Exercise aim.
Whenever a line in the records below holds the string "distributed", copy it out.

::::

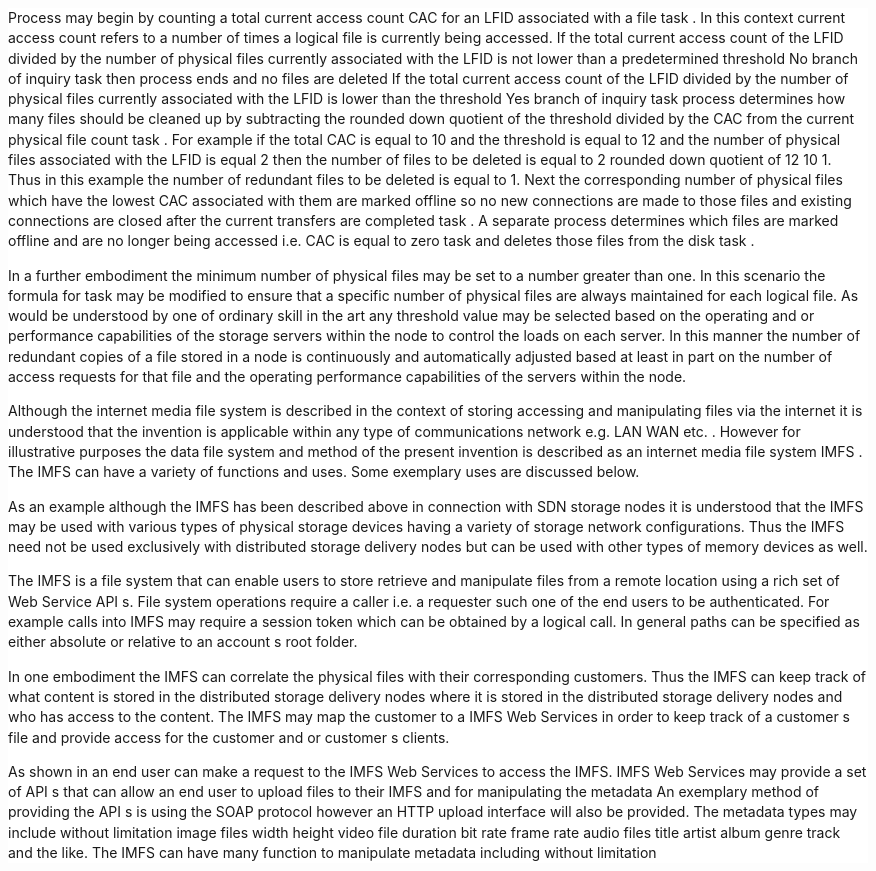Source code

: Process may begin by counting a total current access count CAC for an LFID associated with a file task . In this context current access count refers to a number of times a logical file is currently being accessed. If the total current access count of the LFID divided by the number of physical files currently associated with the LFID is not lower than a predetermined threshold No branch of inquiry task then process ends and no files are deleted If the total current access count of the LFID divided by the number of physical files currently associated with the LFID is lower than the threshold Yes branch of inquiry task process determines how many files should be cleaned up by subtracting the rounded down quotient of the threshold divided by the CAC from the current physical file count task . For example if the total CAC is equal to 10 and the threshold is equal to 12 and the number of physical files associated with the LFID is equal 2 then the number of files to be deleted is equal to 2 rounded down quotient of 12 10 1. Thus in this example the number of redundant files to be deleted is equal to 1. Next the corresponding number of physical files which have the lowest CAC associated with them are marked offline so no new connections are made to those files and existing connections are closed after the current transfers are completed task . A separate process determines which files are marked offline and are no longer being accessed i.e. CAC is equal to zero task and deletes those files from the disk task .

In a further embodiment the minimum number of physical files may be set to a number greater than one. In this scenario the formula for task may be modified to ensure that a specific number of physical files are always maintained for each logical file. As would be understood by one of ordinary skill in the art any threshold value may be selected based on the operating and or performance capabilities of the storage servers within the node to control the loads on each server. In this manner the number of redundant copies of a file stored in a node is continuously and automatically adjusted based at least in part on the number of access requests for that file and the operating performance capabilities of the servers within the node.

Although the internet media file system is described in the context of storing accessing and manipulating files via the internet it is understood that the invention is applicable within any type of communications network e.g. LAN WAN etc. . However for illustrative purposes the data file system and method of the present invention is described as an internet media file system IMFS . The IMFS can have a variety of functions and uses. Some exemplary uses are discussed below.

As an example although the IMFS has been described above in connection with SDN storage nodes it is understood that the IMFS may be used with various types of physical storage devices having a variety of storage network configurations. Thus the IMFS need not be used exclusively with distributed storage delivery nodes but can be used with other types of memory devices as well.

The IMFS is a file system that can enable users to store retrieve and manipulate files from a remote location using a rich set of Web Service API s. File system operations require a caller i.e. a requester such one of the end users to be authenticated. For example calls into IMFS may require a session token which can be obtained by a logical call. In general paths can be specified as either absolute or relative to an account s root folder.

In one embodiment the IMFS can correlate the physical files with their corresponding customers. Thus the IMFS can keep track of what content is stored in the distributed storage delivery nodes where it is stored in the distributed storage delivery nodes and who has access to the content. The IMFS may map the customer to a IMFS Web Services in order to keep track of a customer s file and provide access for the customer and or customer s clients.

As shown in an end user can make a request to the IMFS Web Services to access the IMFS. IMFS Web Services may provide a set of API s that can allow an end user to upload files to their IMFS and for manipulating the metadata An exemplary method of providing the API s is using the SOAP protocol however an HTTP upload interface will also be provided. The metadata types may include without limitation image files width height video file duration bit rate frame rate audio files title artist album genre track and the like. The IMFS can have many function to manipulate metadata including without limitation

::::

Written response.
As an example although the IMFS has been described above in connection with SDN storage nodes it is understood that the IMFS may be used with various types of physical storage devices having a variety of storage network configurations. Thus the IMFS need not be used exclusively with distributed storage delivery nodes but can be used with other types of memory devices as well.
In one embodiment the IMFS can correlate the physical files with their corresponding customers. Thus the IMFS can keep track of what content is stored in the distributed storage delivery nodes where it is stored in the distributed storage delivery nodes and who has access to the content. The IMFS may map the customer to a IMFS Web Services in order to keep track of a customer s file and provide access for the customer and or customer s clients.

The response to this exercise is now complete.